In early March, Beal was awarded a $100,000 grant from the Maine Economic Improvement Fund Small Campus Initiative to improve aquaculture methods for growing blue mussels and arcticsurf clams.
The funding will allow DEI to examine the commercial production potential for both species – based on current aquaculture methods – and to seek consistent farming results in both the hatchery and field. The grant will bolster a $25,000 Maine Technology Institute Seed Grant that Beal was awarded in February, which also will focus on blue mussel seed development.
Beal's "hope and dream," he said, is to breed blue mussels, arcticsurf clams and European oysters, grow them in ocean farms along Washington County’s coastline and, as a result, turn the tide on the most economically poor county in the state. Working with Cooke Aquaculture, Beal already has helped establish a major blue mussel farm in Cobscook Bay, where five to 10 million blue mussels will soon head to market.
Until recently, most farmers in the cultured mussel industry found success in relying on "rope culture" – hanging ropes seeded with mussels from floating rafts – as the preferred method for collecting mussel seed stock. Over the past two to three years, that process has delivered inconsistent results for farmers along the entire Maine coast. Beal's research will focus on spawning, seeding and learning what type and configuration of rope will provide the best results.
"Research, education and economic development are all tied together. Ultimately, this will create new economic opportunities," says Beal. He says that Downeast
Maine could become to clams what Alabama was to cotton.
As he talks, Beal gently lifts a European Oyster from a saltwater tank the size of an old Buick. First imported into Maine waters in 1949, the large oysters can be sold for $1 a piece.

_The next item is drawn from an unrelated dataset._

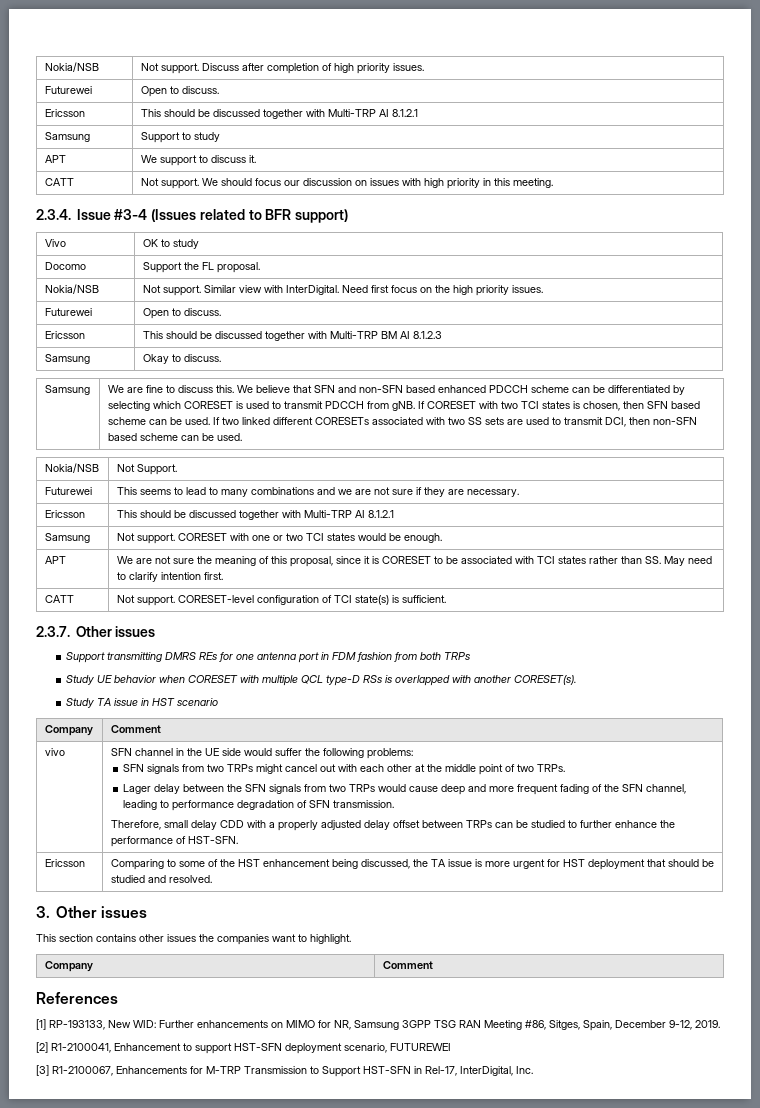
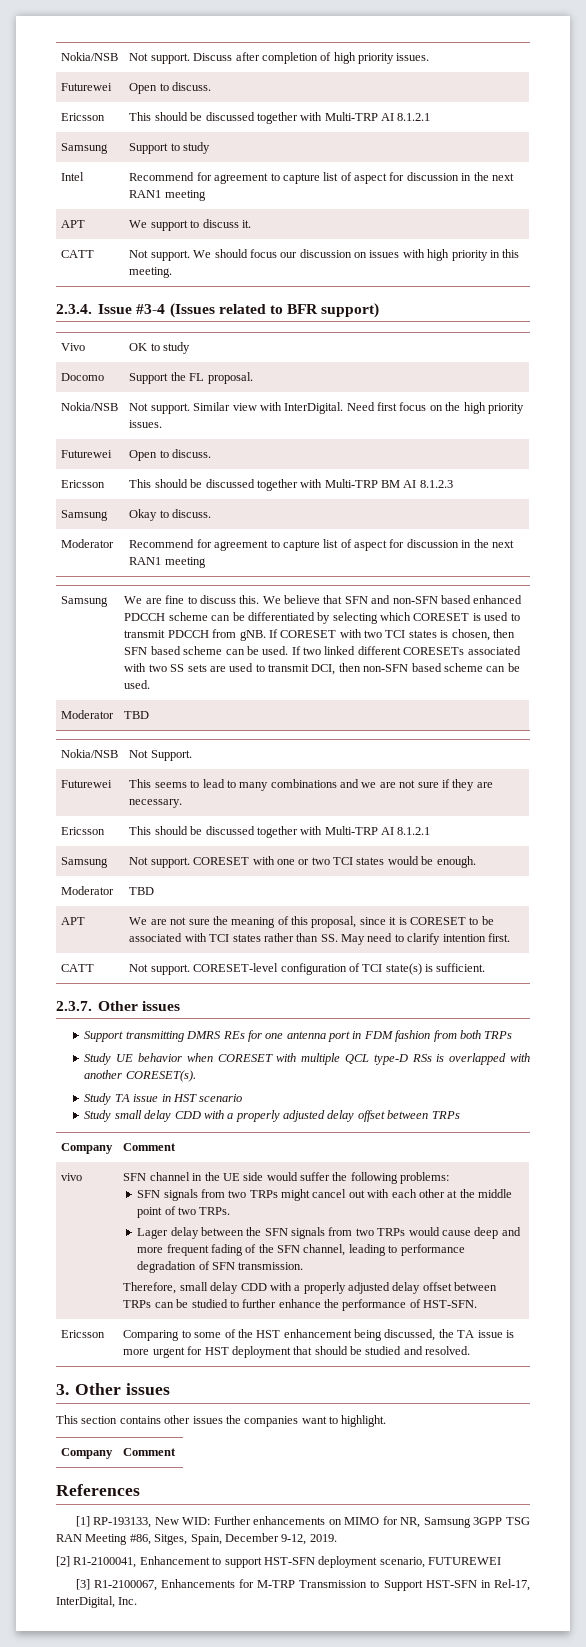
(220, 137) none -> [61,172,85,181] [129,172,514,184] [129,190,206,201] // Intel | Recommend for agreement to capture list of aspect for discussion in the next RAN1 meeting
(221, 358) none -> [61,539,115,548] [129,539,514,551] [129,557,206,568] // Moderator | Recommend for agreement to capture list of aspect for discussion in the next RAN1 meeting
(242, 437) none -> [61,710,115,719] [124,711,150,719] // Moderator | TBD
(442, 538) none -> [61,886,115,895] [129,887,155,895] // Moderator | TBD
(219, 702) none -> [84,1110,460,1122] // Study small delay CDD with a properly adjusted delay offset between TRPs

"Can you imagine how profitable this could be here?" he excitedly says, carefully replacing the oyster in the water. His enthusiasm grows as he explains that after releasing her eggs, a female oyster becomes male. Slapping the side of the tank, Beal laughs. "And the 'he' becomes a 'she'!"

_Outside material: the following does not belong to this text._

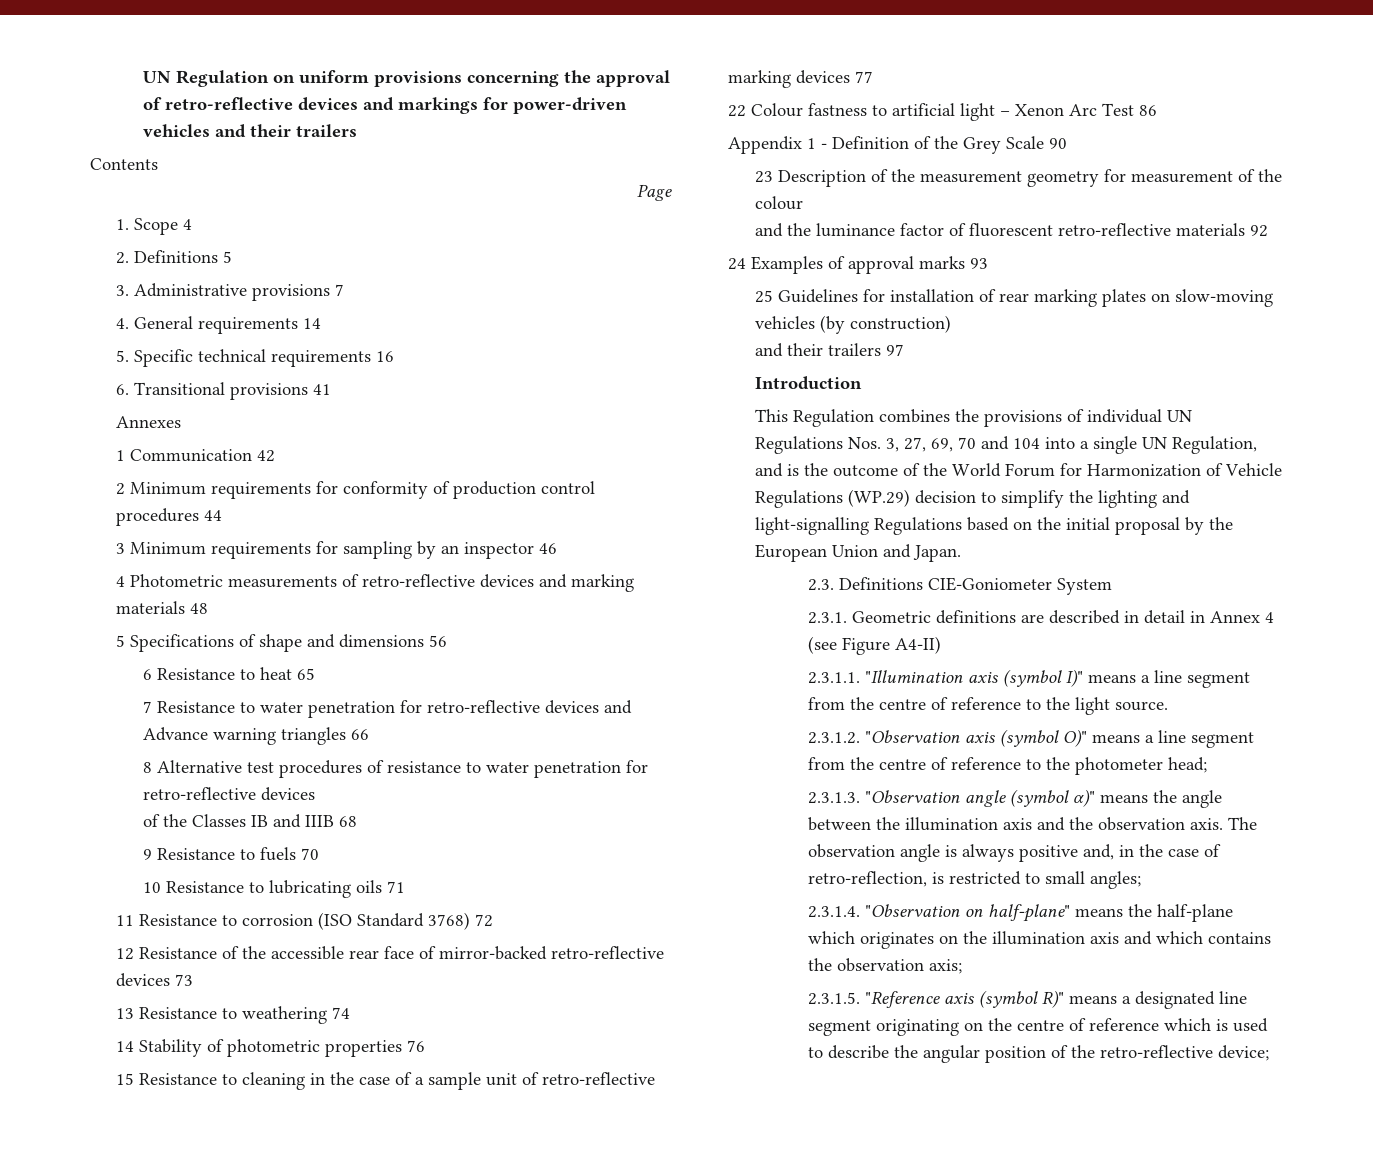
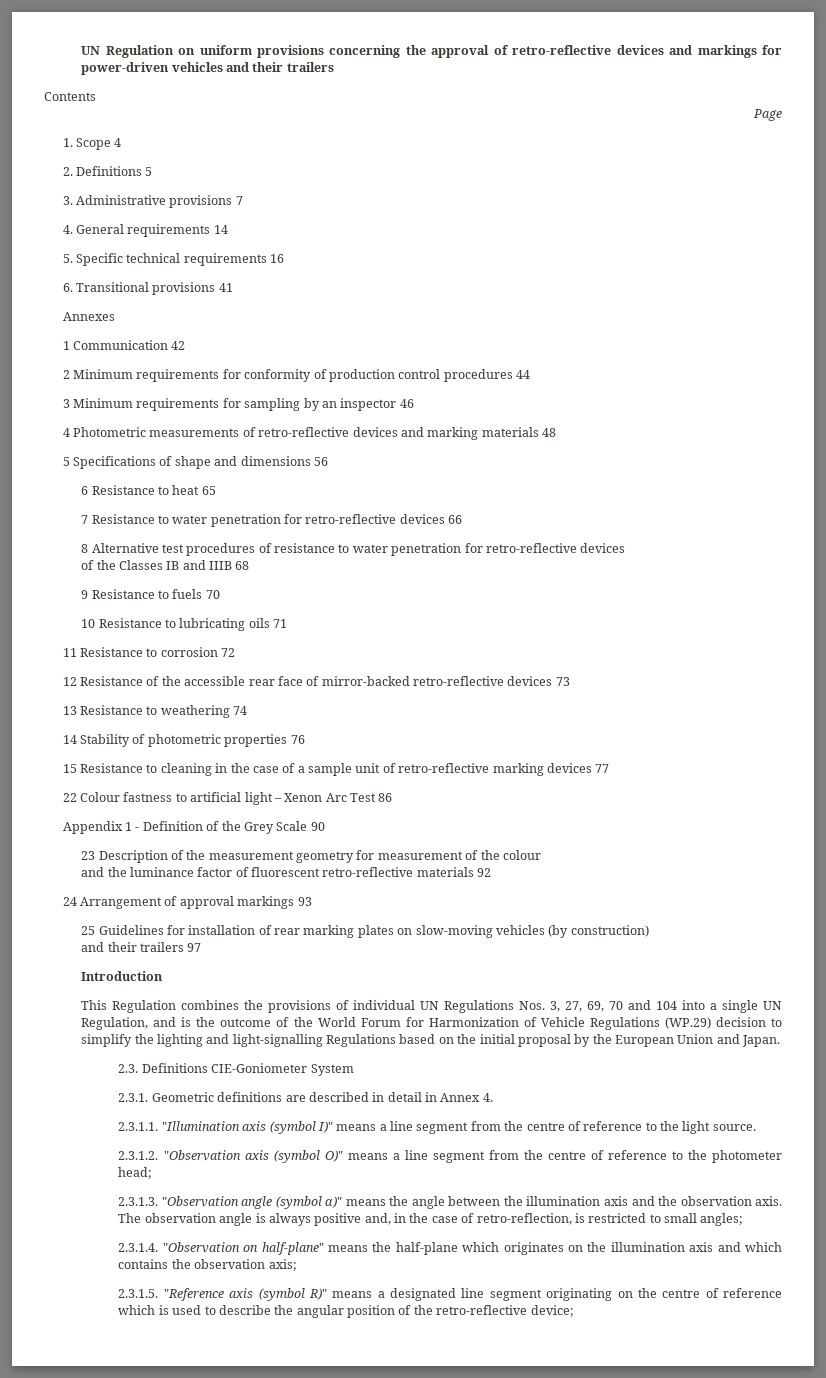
[603,700,632,714] [142,727,346,745] and Advance warning triangles -> (445, 519) none
[318,912,471,930] (ISO Standard 3768) -> (218, 652) none
[751,256,824,274] Examples -> [79,897,162,909] Arrangement
[919,256,966,269] marks -> [237,896,295,909] markings
[1264,612,1274,623] [807,636,941,655] 4 (see Figure A4-II) -> [482,1093,493,1102] 4.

As a native islander, the twice-daily tidal change, the shifts in weather, the smell of the brine, the sound of the gulls – these became a part of Beal. The daily trips on his grandfather's lobster boat didn't just keep an energetic boy busy for a morning – it molded his perceptions, curiosity and a deep love of the Downeast coast.
"It set the course for my whole life," he said.
Around the time that Beal and his grandfather were digging those clams, 250,000 bushels were harvested along the Washington County coast. Twenty years later, by 1994, that harvest had plummeted to 25,000 bushels.
"That is absolutely incredible," he said. "Is it the lack of clammers? Incredible predation? The higher water temperatures or acidity levels? No one really knows why, and there is absolutely no research money in the state of Maine for clams."
Beal is now the only person on the East Coast researching the farming of soft shell clams, a project he hopes will return prosperity to his beloved coastal home.
DEI now sells clams to eight coastal communities, the start of a county-wide clam seeding project that Beal hopes will turn the industry around.
"We will be seeding 3 million clams outdoors in April," he said. "We need to change the mindset in the clam industry that clam research is so important to the industry that money should be set aside, similar to the way lobster money is set aside. I am the only one over the past 25 years that is working on clam research and that's lonely. There is no concerted effort elsewhere because there is no regular source of funding."
Down East Institute hopes to construct a $3 million expansion in the next several years that will bring scientists and researchers to Downeast Maine.
"This is the last bastion of pristine, unspoiled sea coast for a marine environmental lab," he said. "This is an economic engine."
Sharon Mack is a freelance writer living in Machias.